I usually do my glass last.

Try Gtechniq G4, its very easy to use. Or AG car glass polish. both are good.

Then seal them up with something, sealant, wax, specific glass sealant (like G3)


----------



## -Kev- (Oct 30, 2007)

autoglym glass polish is pretty good. you can use it once you've finished washing and drying the car


----------



## DW enthusiast (Jan 24, 2012)

cheers guys, perfect answers , just one thing, am i best applying say the AG glass polish on and off with seperate pieces of kitchen towels?


----------



## lemkey (Apr 16, 2010)

apply it with an applicator, and buff it off with a microfibre. 

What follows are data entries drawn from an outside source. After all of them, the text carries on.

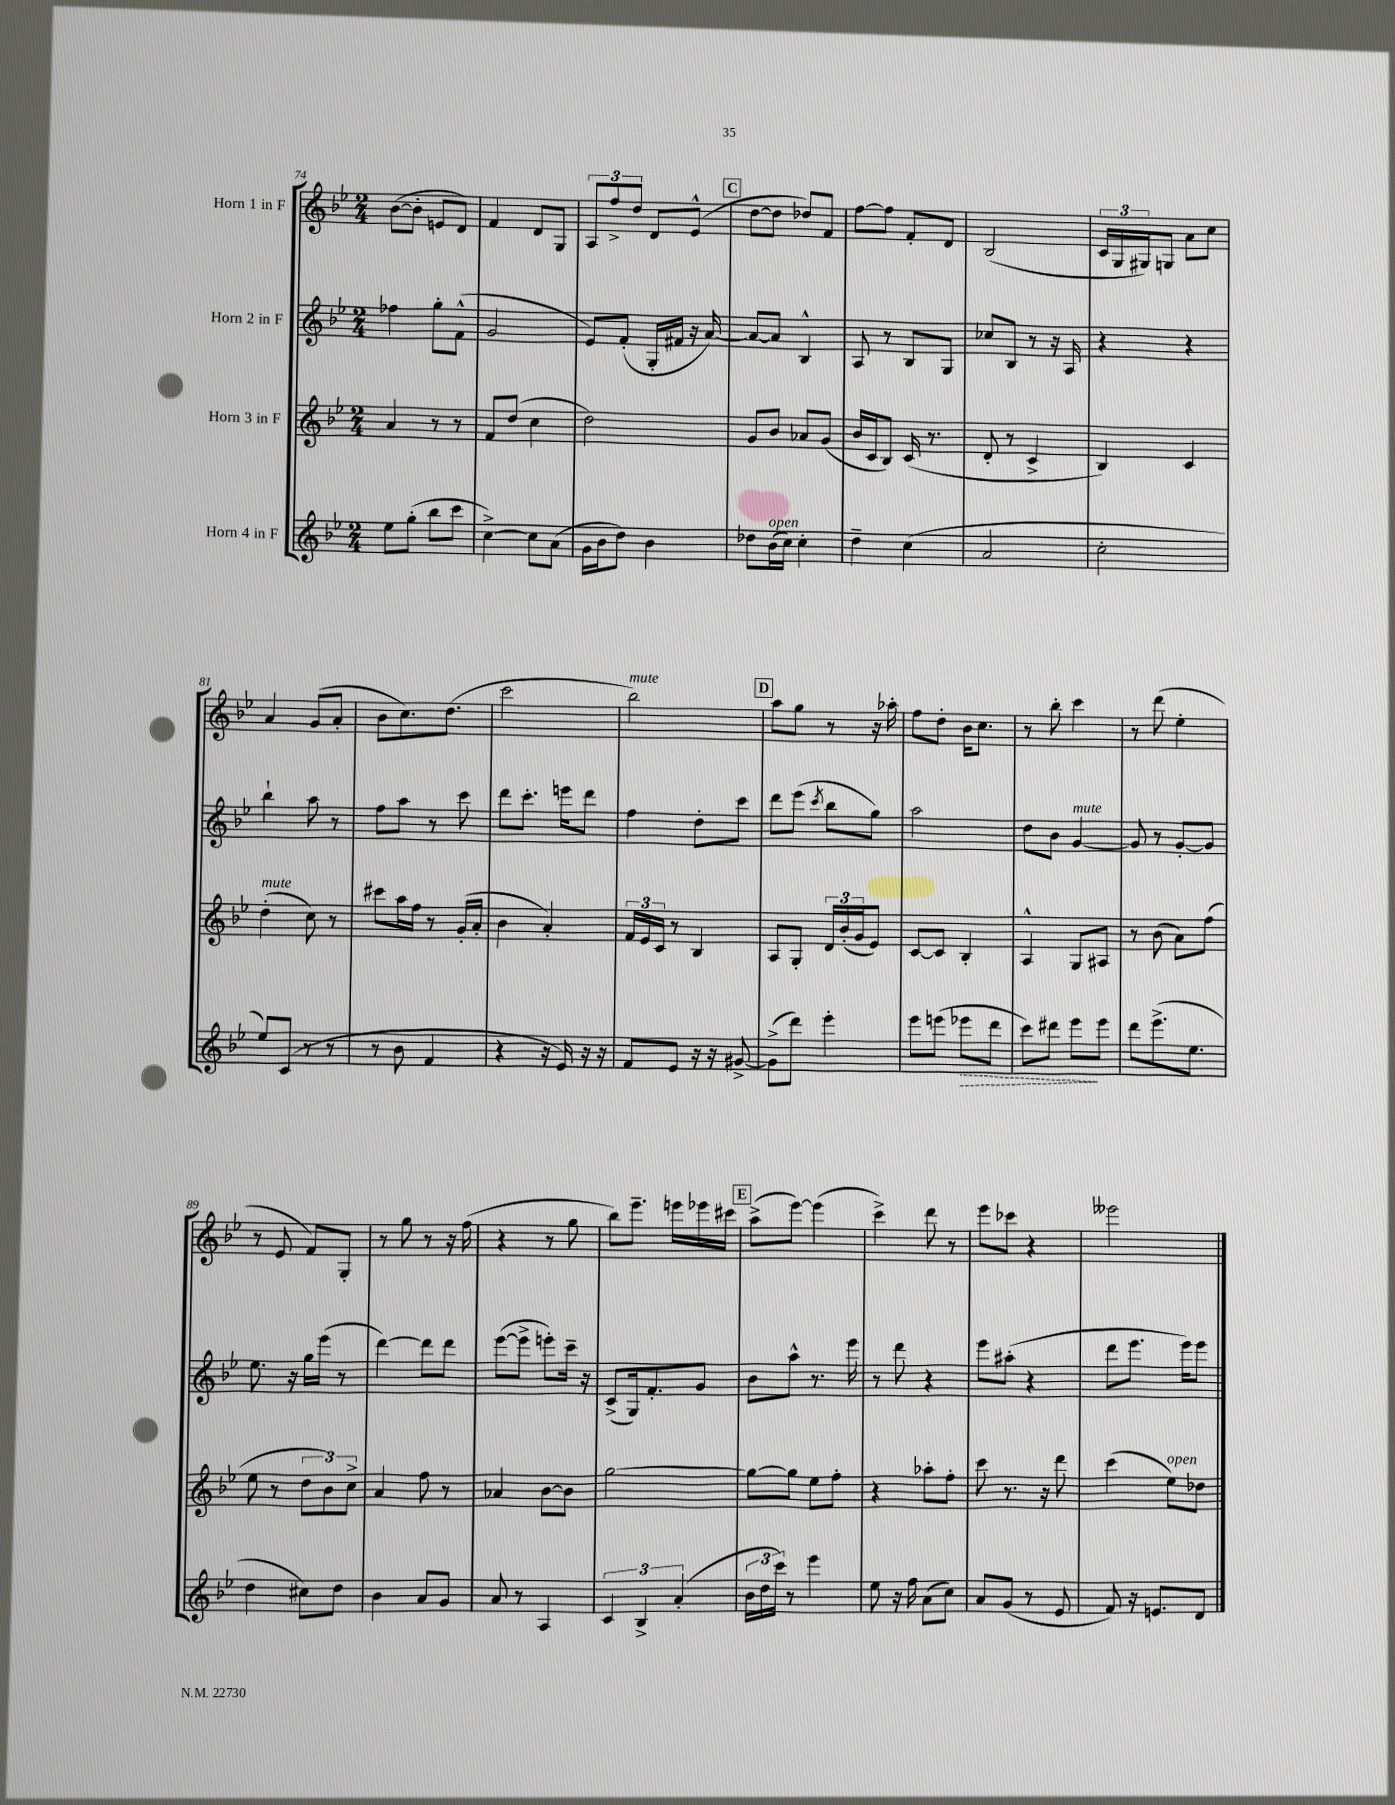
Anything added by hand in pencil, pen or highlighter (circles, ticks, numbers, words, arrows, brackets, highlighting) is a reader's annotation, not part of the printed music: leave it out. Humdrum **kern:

**kern	**kern	**kern	**kern
*staff4	*staff3	*staff2	*staff1
*clefG2	*clefG2	*clefG2	*clefG2
*k[b-e-]	*k[b-e-]	*k[b-e-]	*k[b-e-]
*M2/4	*M2/4	*M2/4	*M2/4
8ee-	4a	4ff-	([8b-
(8gg'	.	.	8b-']
8bb-	8r	8gg'	8e
8ccc	8r	(8f^^	8d)
=	=	=	=
[4cc^)	8f	2g	4f
.	(8dd	.	.
8cc]	4cc	.	8d
(8a	.	.	8G
=	=	=	=
16g	2dd)	8e-)	12A
16b-	.	.	.
.	.	.	12ff^
8dd)	.	(8f'	.
.	.	.	12dd
4b-	.	16G'	8d
.	.	16f#	.
.	.	16r	(8e-^^
.	.	[16a)	.
=	=	=	=
8dd-	8g	8a_	[8dd
(16b-	8b-	8a]	8dd]
16cc)	.	.	.
4cc'	8a-	4B-^^	8dd-)
.	(8g	.	8f
=	=	=	=
4dd~	16b-	8A	[8ff
.	16c	.	.
.	8B-)	8r	8ff]
(4cc	(16c	8B-	8f'
.	8.r	.	.
.	.	8G	8d
=	=	=	=
2a	8d'	8cc-	(2B-
.	8r	8B-	.
.	4c^	8r	.
.	.	16r	.
.	.	16A	.
=	=	=	=
2cc'	4B-)	4r	24c
.	.	.	24G
.	.	.	24G#)
.	.	.	8G
.	4c	4r	8a
.	.	.	8cc
=	=	=	=
8ee-)	(4dd'	4bb-`	4a
(8c	.	.	.
8r	8cc)	8aa	(8g
8r	8r	8r	8a'
=	=	=	=
8r	8ccc#	8ff	8b-
8b-	16aa	8aa	8.cc)
.	16ff	.	.
4f	8r	8r	.
.	.	.	(8.dd
.	(16g'	8ccc	.
.	16a'	.	.
=	=	=	=
4r	4b-	8ddd	2ccc
.	.	8.ccc'	.
16r	4a')	.	.
16e-)	.	16eee	.
16r	.	8ddd	.
16r	.	.	.
=	=	=	=
8f	24f	4ff	2bb-)
.	24e-	.	.
.	24c	.	.
8e-	8r	.	.
16r	4B-	8dd'	.
16r	.	.	.
[8g#^	.	8ccc	.
=	=	=	=
(8g#^]	8A	8ddd	8aa
8ddd)	8G'	(8eee-	8gg
.	.	8qccc	.
4eee-'	24d	8bb-	8r
.	(24b-'	.	.
.	24g	.	.
.	8e-)	8gg)	16r
.	.	.	16aa-'
=	=	=	=
8eee-	[8c	2aa	8ff
(8eee	8c]	.	8dd'
8eee-	4B-'	.	16b-
.	.	.	8.cc
8ddd	.	.	.
=	=	=	=
8ccc)	4A^^	8dd	8r
8ddd#	.	8b-	8bb-'
8eee-	8G	[4g	4ccc
8eee-	8A#	.	.
=	=	=	=
8ddd	8r	8g]	8r
(8.eee-^	(8b-	8r	(8ddd
.	8a)	[8g'	4ee-'
8.ee-	.	.	.
.	(8ff	8g]	.
=	=	=	=
4dd	8ee-	8.ee-	8r
.	8r	.	8e-
.	.	16r	.
8cc#)	12dd	16gg	8f)
.	.	(16eee-	.
.	12b-)	.	.
8dd	.	8r	8G'
.	12cc^	.	.
=	=	=	=
4b-	4a	[4ddd)	8r
.	.	.	8gg
8a	8ff	8ddd]	8r
8g	8r	8ddd	16r
.	.	.	(16ff
=	=	=	=
8a	4a-	([8eee-	4r
8r	.	8eee-^]	.
4A	[8b-	8eee')	8r
.	8b-]	16ccc~	8gg
.	.	16r	.
=	=	=	=
6c	[2gg	(8c^	8bb-)
.	.	16G)	8.eee-~
6B-^	.	.	.
.	.	8.f'	.
.	.	.	16eee
(6a'	.	.	.
.	.	8g	16eee-
.	.	.	16ccc#
=	=	=	=
24b-	8gg_	8b-	(8aa^
24dd	.	.	.
24ccc)	.	.	.
8r	8gg]	8aa^^	[8eee-)
4eee-	8ee-	8.r	(4eee-]
.	8ff'	.	.
.	.	16eee-	.
=	=	=	=
8ee-	4r	8r	4ccc^)
16r	.	8ddd	.
16ff	.	.	.
(8a	8aa-'	4r	8ddd
8cc)	8ff'	.	8r
=	=	=	=
8a	8ccc	8eee-	8eee-
(8g	8.r	(8aa#'	8ccc-
8r	.	4r	4r
.	16r	.	.
8e-	8ddd	.	.
=	=	=	=
8f)	(4ccc	8ddd	2eee--
16r	.	8.eee-	.
8.e	.	.	.
.	8ee-)	.	.
.	.	16eee-)	.
8d	8dd-	8eee-	.
==	==	==	==
*-	*-	*-	*-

I dont find the kitchen towel trick is much use with glass polish tbh. It works very well with spray cleaners on glass, as it stops the smearing.
But a polish will dry out before its buffed so you wont get any smearing.


----------



## DW enthusiast (Jan 24, 2012)

ok kool, what kind of applicator? like a cloth or buffing pad?


----------



## Damien89 (May 13, 2007)

Not really a glass polish but i use AF rejuvenate with great results.


----------



## lemkey (Apr 16, 2010)

DW enthusiast said:


> ok kool, what kind of applicator? like a cloth or buffing pad?


a microfibre/foam applicator pad or a microfibre cloth, or a cotton cloth will work fine.


----------



## DMH-01 (Mar 29, 2011)

AG Glass Polish or Barkeepers Friend.

Tried Ceriglass yesterday and it works really well.


----------



## MAUI (Feb 1, 2008)

GTechniq G4 or Duragloss Nu Glass. If you need to remove light scratches or wiper marks try Car Pro's Ceri Glass.


----------



## DW enthusiast (Jan 24, 2012)

lemkey said:


> a microfibre/foam applicator pad or a microfibre cloth, or a cotton cloth will work fine.


spot on mate


----------



## markito (May 19, 2010)

+1 for AG glass polish


----------